Following the end of the Benito Mussolini's rule of Italy in 1945, the Agnelli family, led by Fiat's founder and chairman Giovanni Agnelli, lost control of the Fiat motor company because of their links with the dictatorship. Eventually the family regained control of the business in 1963 when Giovanni's grandson, Gianni Agnelli, took the helm.
having assumed control Gianni set about restructuring Fiat's management, making it much less centralised. Car and lorry and tractor production were effectively made independent of one another.
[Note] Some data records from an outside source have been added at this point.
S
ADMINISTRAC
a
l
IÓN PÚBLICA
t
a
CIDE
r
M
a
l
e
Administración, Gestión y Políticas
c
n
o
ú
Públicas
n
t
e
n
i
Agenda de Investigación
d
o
The more flexible regime allowed Fiat to plan its expansion and in 1967 it took over fellow Italian concern Autobianchi. The takeover allowed the company to overtake German competitor Volkswagen in sales and by 1968 revenue exceeded $2 billion.
The following year Fiat expanded further, taking a controlling interest in Italian rivals Ferrari and Lancia and was being seen quite capable of taking the lead over the American powerhouse of Detroit in the race for car production dominance.
Fiat also continued diversifying its operations becoming owners of the Italian airline Alitalia, major toll roads, as well as office supply and electrical equipment companies. They also had assets in the Soviet Union, constructing the AvtoVAZ plant where the Lada, based on the Fiat 124, was manufactured. Elsewhere in Eastern Europe, the company had stakes in Romania, Yugoslavia and Bulgaria.
Importantly Fiat, with its fuel efficient cars, was able to take advantage of the 1979 oil crisis, when fuel prices rocketed, by winning record sales in the United States. However, as oil prices stabilised and subsequently fell, they lost their share of the American market and by 1984 had pulled out of the country.
Back in Europe however the Italian giants continued swallowing up its rivals. Alfa Romeo were taken over in 1986, and in 1993 Maserati. The acquisition of Maserati allowed the Fiat name to re-enter the United States market in 2002 and sales since then across the Atlantic have been healthy.
The late 1990s saw a market shift and the companys tumbling share value led to them appointing General Electric chief Paolo Fresco as chairman in 1998. However, Fresco's initiatives faced opposition from the firm's trade unions. Despite the opposition, Fresco pressed on and in 2000 he initiated a joint venture with the American company General Motors, which saw GM gain a stake in Fiat Auto - the company's car division. However, within five years the partnership was ended.
More recently a takeover of General Motors European division, GM Europe, has been mooted. However, a major part of GM Europe, Opel/Vauxhall, was subsequently taken over by Magna International.